Hits Keep Coming
Corn and soybean meal are the chief feed ingredients that Sanderson Farms uses for its chickens. In 4Q corn prices rose nearly 12%, while the price for soybean meal increased nearly 40%. Were it not for a 7.7% increase in poultry prices, Sanderson Farms might not have had a profitable year. If poultry prices remain firm and feed costs stay at bay, the company should experience greater profit growth in 2013. Sanderson Farms pays a quarterly dividend of $0.17 for a modest dividend yield of 1.30%. At the end of fiscal 2012, the company had $896.5 million in assets and $150 million in long-term debt. Shares of Sanderson Farms are trading at about 7% below 52-week high levels.
Volatility Persists
Shares of Smithfield Foods, Inc. (NYSE:SFD) — a company with a hybrid business that spans pork processing and packaged meats — are trading at approximately 4% below their 52-week high. It’s quite a recovery after shares dipped 26% below these levels in August 2012 just as the economy was reeling from 6% food inflation as a result of the historic drought.

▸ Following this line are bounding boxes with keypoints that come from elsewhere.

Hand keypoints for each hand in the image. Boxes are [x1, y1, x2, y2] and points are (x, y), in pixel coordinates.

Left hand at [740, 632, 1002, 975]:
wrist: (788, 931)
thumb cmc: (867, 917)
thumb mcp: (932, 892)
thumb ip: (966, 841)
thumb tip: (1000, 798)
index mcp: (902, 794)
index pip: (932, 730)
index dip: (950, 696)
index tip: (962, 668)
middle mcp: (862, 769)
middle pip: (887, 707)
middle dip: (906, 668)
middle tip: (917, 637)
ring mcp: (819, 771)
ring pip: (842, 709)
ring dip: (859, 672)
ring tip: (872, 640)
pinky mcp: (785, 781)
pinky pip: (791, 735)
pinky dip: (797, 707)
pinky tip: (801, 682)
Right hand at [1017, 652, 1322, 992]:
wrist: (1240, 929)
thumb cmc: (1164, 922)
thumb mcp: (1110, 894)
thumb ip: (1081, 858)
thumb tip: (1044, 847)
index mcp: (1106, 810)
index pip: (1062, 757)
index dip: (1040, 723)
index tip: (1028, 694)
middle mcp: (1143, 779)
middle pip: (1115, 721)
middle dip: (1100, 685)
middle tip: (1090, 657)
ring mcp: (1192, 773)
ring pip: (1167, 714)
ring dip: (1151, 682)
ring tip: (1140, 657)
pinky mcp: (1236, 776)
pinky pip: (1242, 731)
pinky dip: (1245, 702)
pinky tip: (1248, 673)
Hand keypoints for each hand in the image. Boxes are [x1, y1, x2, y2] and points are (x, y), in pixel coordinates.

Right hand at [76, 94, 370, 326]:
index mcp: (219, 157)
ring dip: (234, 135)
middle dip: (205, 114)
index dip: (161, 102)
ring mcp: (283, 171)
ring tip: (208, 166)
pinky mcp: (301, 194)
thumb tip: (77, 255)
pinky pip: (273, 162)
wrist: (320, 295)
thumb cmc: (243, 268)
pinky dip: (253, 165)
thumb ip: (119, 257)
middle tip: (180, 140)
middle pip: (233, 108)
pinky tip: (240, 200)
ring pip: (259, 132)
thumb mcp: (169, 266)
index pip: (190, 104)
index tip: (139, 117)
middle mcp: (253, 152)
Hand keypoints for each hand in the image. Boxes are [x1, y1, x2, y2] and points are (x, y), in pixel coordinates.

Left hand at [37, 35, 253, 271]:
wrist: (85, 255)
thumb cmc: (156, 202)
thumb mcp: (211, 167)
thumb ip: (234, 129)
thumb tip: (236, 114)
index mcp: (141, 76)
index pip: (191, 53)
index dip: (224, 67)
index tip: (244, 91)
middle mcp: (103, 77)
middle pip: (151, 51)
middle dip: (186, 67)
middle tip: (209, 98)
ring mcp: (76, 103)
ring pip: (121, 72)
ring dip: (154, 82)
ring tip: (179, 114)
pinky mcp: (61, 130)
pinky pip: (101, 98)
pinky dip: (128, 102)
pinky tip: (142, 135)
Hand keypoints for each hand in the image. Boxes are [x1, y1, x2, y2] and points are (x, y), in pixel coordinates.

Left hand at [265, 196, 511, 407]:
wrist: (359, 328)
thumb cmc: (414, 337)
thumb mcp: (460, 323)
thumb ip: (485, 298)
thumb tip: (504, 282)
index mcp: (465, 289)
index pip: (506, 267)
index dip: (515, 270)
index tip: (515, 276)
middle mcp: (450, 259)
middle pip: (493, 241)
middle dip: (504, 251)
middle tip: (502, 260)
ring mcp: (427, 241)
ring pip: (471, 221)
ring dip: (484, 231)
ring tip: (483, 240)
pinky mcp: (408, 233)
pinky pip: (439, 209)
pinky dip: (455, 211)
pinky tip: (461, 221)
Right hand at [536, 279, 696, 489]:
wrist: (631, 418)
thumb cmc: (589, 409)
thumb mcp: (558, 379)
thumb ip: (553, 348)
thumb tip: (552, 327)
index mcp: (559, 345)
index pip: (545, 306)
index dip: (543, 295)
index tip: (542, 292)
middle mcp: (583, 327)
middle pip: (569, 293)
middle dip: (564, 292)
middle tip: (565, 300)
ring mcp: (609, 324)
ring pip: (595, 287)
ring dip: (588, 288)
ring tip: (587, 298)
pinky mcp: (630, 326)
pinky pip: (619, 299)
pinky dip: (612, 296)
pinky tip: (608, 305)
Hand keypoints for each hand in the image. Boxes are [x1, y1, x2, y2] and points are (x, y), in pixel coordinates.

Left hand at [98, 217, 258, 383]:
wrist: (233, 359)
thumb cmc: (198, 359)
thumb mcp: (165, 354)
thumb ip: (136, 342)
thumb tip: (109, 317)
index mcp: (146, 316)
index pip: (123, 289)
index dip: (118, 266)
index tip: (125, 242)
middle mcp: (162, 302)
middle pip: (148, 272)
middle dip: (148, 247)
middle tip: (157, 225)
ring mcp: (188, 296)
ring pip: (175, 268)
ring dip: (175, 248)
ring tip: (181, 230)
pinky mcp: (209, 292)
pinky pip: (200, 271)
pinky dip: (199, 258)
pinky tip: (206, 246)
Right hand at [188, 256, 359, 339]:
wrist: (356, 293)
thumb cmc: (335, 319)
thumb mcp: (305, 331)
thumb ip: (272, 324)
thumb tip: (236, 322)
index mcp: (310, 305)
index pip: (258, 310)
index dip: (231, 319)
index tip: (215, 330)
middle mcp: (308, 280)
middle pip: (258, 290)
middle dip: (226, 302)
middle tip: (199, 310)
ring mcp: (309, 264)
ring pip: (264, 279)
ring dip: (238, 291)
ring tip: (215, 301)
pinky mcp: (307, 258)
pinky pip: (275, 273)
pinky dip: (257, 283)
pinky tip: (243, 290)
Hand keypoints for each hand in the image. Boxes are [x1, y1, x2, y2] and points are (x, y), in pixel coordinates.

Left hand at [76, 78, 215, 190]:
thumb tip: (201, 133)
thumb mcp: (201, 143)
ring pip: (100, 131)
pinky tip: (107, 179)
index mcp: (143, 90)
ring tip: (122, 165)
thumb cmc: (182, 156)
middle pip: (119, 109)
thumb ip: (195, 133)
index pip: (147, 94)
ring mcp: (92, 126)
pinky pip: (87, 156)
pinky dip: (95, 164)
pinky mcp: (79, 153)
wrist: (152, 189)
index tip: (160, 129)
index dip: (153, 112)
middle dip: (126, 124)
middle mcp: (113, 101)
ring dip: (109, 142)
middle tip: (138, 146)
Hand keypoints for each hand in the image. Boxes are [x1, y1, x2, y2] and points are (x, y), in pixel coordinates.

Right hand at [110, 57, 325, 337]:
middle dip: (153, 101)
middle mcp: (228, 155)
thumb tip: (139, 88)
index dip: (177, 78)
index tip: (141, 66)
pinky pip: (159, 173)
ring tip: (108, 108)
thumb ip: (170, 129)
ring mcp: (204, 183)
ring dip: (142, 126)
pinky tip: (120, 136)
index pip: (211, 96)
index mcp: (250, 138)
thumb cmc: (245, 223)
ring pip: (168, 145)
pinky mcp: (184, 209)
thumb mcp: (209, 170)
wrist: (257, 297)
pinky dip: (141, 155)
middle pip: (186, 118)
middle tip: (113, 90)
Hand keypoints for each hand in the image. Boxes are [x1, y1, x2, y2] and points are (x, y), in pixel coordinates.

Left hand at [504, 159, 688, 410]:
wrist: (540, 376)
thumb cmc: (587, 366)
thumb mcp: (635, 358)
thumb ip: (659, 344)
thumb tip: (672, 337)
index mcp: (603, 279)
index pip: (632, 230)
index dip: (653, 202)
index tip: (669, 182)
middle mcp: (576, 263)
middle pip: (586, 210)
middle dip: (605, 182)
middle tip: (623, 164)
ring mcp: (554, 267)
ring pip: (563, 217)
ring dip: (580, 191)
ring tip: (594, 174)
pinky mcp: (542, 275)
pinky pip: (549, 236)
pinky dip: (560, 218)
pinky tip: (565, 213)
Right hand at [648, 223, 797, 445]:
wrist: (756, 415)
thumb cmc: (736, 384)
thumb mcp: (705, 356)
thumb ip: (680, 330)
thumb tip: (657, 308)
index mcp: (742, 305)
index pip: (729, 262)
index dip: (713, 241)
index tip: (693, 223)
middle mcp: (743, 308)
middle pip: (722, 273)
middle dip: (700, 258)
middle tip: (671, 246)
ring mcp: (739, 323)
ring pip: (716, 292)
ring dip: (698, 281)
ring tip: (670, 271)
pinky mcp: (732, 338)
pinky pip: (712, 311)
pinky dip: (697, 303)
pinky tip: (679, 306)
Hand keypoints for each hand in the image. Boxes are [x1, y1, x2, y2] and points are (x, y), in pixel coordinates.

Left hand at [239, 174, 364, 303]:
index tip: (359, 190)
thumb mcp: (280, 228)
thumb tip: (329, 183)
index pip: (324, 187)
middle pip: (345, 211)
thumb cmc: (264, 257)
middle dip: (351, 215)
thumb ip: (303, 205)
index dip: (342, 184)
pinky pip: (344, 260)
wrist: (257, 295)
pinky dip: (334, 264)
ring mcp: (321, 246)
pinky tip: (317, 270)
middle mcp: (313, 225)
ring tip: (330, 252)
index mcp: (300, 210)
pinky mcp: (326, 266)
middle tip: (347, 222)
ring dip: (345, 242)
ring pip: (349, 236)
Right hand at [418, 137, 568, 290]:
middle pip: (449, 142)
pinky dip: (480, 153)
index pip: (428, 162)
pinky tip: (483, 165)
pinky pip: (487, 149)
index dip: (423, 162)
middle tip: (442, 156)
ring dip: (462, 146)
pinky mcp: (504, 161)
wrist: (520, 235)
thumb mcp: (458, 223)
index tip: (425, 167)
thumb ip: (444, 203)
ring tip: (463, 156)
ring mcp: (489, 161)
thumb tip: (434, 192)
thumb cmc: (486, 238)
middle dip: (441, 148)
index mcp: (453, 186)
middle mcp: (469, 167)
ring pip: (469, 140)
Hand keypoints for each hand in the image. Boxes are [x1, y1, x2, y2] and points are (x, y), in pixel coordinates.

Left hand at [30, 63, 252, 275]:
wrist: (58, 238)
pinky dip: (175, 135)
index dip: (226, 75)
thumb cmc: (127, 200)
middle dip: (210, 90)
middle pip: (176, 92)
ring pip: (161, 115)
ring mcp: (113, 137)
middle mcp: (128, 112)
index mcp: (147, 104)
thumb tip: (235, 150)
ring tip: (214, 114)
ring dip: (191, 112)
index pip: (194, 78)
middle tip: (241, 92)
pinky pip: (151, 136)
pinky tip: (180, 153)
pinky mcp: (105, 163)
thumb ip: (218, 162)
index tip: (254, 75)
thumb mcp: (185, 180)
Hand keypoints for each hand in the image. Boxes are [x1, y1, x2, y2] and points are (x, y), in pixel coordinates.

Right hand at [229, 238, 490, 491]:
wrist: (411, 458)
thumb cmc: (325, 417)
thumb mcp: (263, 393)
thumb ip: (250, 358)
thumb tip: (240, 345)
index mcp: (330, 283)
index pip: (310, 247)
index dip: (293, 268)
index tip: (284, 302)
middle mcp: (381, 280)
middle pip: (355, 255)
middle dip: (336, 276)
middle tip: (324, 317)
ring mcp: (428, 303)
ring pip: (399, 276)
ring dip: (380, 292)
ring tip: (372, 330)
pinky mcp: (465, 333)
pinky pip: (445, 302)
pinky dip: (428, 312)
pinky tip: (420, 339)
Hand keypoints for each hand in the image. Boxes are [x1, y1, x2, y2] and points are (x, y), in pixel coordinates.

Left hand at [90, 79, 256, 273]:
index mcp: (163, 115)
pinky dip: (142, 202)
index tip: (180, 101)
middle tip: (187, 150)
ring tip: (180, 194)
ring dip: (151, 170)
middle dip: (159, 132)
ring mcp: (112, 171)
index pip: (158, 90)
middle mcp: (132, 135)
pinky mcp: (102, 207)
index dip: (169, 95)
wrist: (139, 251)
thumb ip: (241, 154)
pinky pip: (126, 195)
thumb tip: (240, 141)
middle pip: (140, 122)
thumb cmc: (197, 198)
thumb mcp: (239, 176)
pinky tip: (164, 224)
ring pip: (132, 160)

Smithfield has an aggressive share buyback program in place, and over the past 18 months or so has repurchased more than 17% of the company’s equity. Smithfield reports its fiscal 3Q earnings results on March 7. In its most recent quarter, Smithfield reported 2Q adjusted EPS of $0.61 vs non-GAAP earnings of $0.76 per share in the same period a year ago. Quarterly sales fell 3% to $3.2 billion amid a soft pricing environment for meat.
Last quarter, the company’s results were impacted by charges associated with repurchasing and refinancing debt. The company is in the “final stages” of ridding its balance sheet of $1 billion in debt that has lingered since 2008, according to chief executive Larry Pope speaking on the fiscal 2Q earnings conference call.
Higher priced grains — including volatile corn prices — have pressured the live production segment of Smithfield’s business lately. The company does have a hedging program in place for corn and pays just over $7 per bushel, which helped to curb losses stemming from hog production in the second quarter. Smithfield has the benefit of a consumer packaging business to offset weakness in its commodities business. The company expects its hog production unit to return to profitability by the 4Q 2013.
It’s early in the year and weather and market conditions will change. Nonetheless, considering the improved outlook for grain prices and harvesting conditions, there could unrealized potential in shares of Tyson, Sanderson Farms, and Smithfield.
Attractive Comps
One thing that shareholders can look forward to is that the year-over-year comparisons for food stocks are likely to be attractive as quarterly earnings unfold in 2013 merely as a function of commodity prices. Still, the stocks have proven to be vulnerable to the weather, and while food companies have emerged from last year’s headwinds they still remain a volatile choice.